Пальцы механически скользят по ледяному подоконнику. В соседнем дворе зажгли смоченную мазутом паклю — разогревают застывшую за ночь машину гидротехника-квартиранта. По всем хатам ночуют понаехавшие строители, тянут к хуторам орошение. Отсветы факела играют на подоконнике, из нетопленой печи тянет, будто из погреба, и она ежится в открытой сорочке без рукавов, трет на остывших плечах гусиную кожу.
«Так, значит, в райком?» — говорит себе Серафима, вынимает из сундука, со дна, выходной шевиотовый темно-синий жакет. Обрядясь для райкома, она туго оглаживает бока, делает это с великим удовольствием, так как, несмотря на все прочие объемы, талия у нее по-девчачьи тонкая, будто у тыквы-перехваточки. Сняв с гвоздя Михаилов ватник, она надела его, ткнулась носом, точно в букет, в пахнущий невыветренным бензином рукав. Ох и слышен Мишкин бензин!

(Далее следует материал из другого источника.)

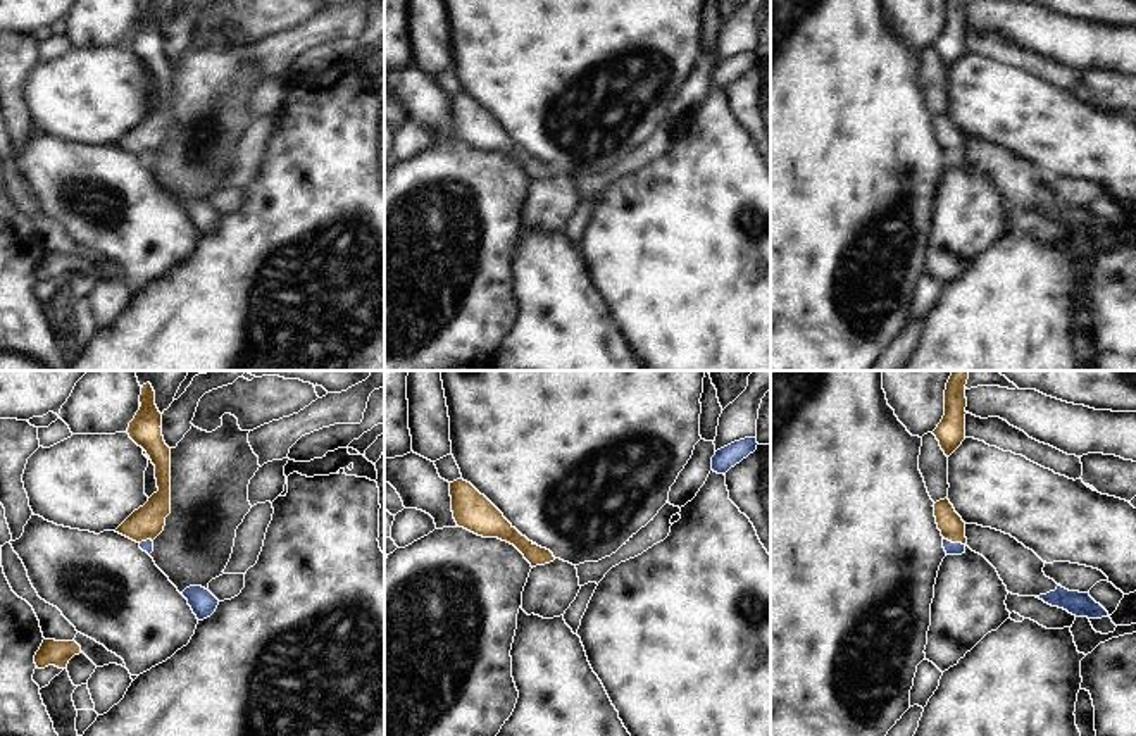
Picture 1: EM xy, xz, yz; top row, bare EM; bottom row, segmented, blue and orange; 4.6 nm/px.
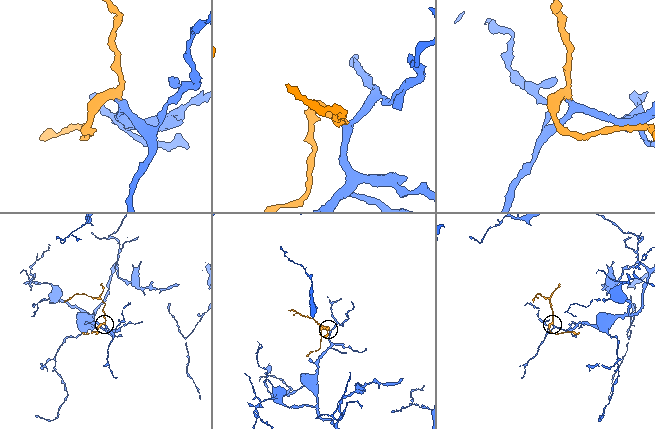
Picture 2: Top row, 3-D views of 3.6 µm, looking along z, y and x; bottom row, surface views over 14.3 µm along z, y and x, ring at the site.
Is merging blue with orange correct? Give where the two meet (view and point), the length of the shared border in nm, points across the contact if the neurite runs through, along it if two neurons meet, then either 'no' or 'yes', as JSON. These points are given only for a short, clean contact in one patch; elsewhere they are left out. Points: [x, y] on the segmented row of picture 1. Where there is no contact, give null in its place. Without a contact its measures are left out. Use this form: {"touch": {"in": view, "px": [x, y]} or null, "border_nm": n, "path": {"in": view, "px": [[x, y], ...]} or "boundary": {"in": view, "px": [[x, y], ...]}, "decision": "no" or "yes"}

Не глядя, глотнула молока, по выходе глянула в зеркальце. Прозрачные глаза с водяной зеленостью и чуть навыкат, словно у русалки, губы не собранные со сна, пухлые. «Руководитель! Господи…»
На улице вздыхается легче. С востока тянет колючий утренник, в рассвете проступают следы тракторов, схваченные ночным морозцем, возможно последним. Хорошо бы по-прежнему ходить в агрономах, прямо с улицы завеяться в поля.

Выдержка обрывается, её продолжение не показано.